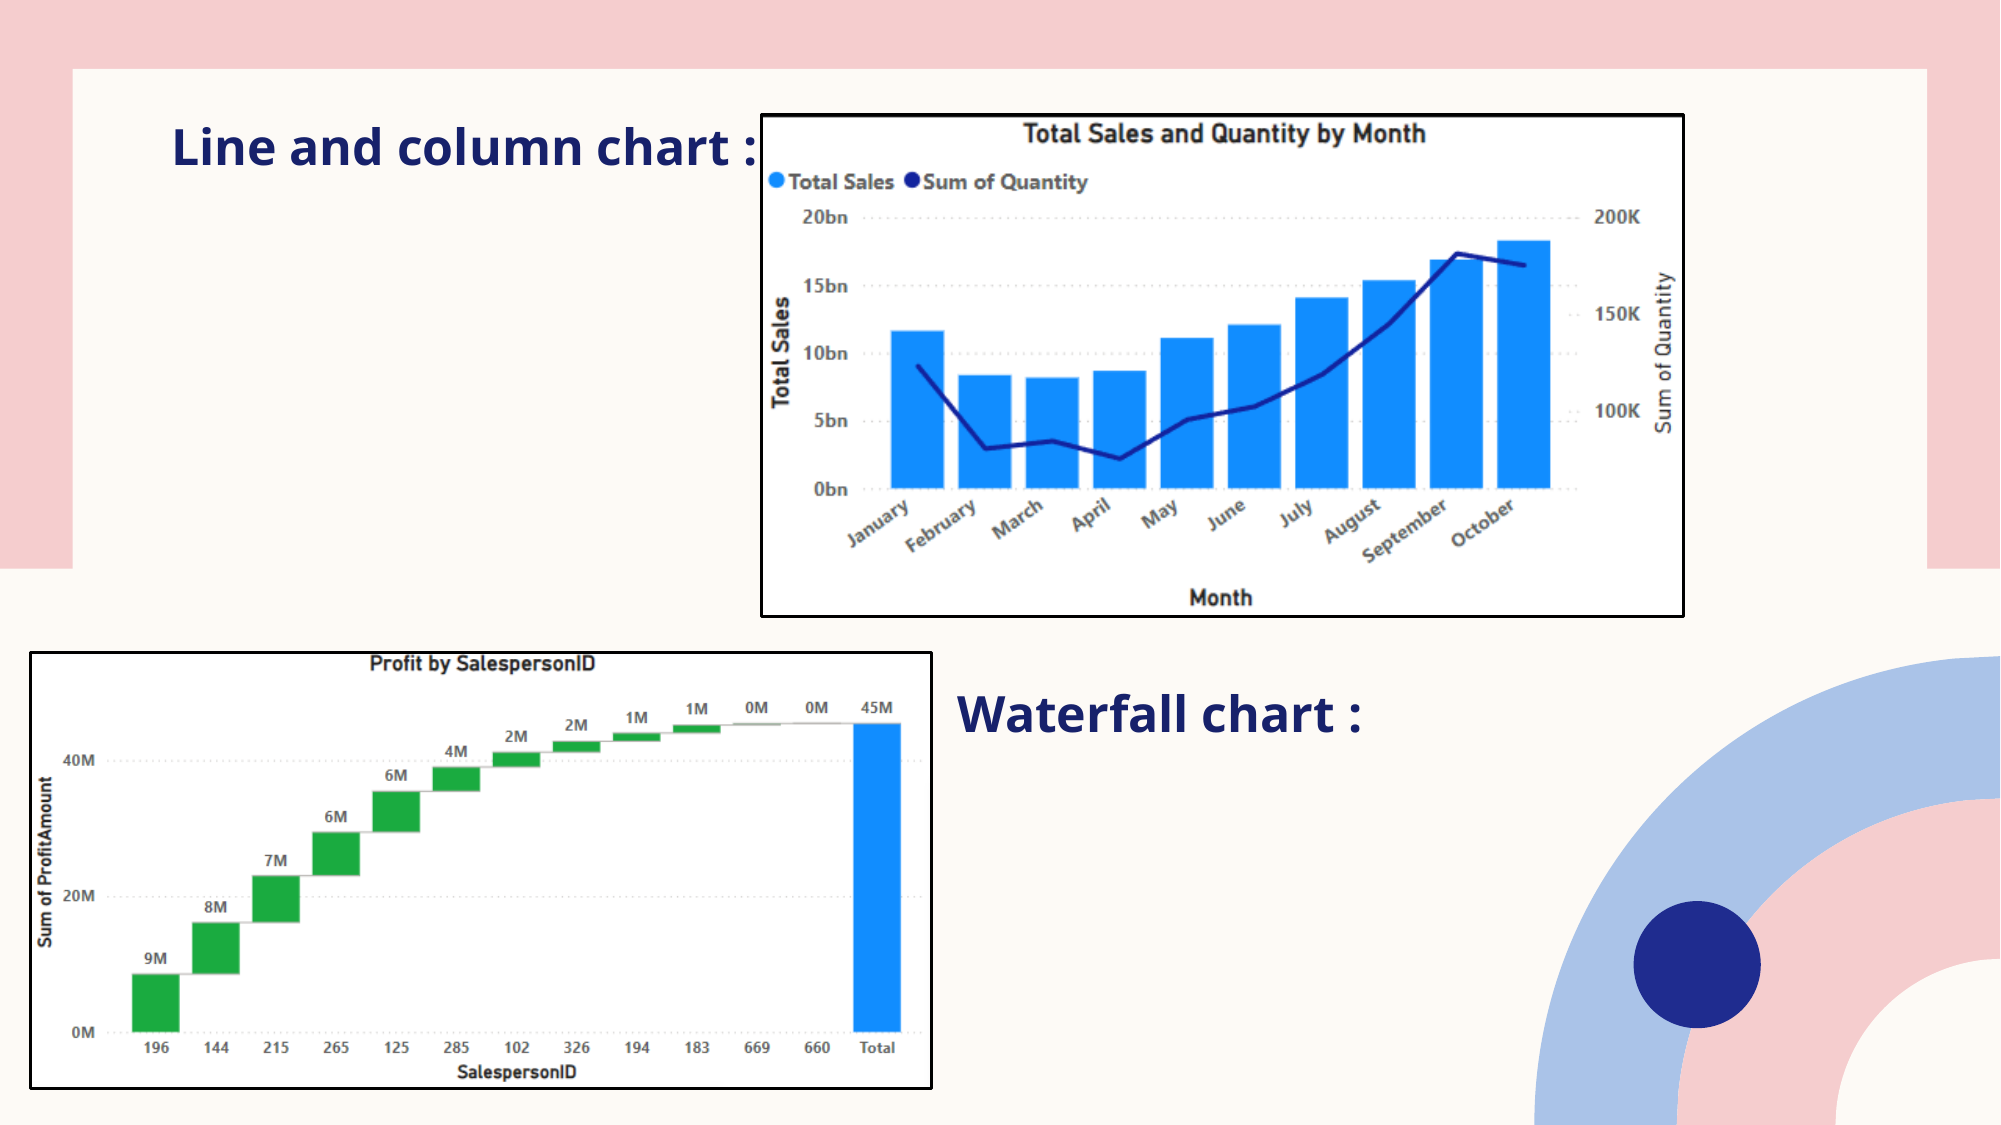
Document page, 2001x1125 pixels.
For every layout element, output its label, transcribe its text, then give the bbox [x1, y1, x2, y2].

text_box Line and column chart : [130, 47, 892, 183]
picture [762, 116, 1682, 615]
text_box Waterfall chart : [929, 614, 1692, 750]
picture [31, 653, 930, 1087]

:: REQUIRED ACTION ::
A verbatim copy of the listing, with all pictures removed, is required.

:: ANSWER BELOW ::
Document page, 2001x1125 pixels.
For every layout element, output its label, transcribe its text, then give the bbox [x1, y1, x2, y2].

text_box Line and column chart : [130, 47, 892, 183]
picture [762, 116, 1682, 615]
text_box Waterfall chart : [929, 614, 1692, 750]
picture [31, 653, 930, 1087]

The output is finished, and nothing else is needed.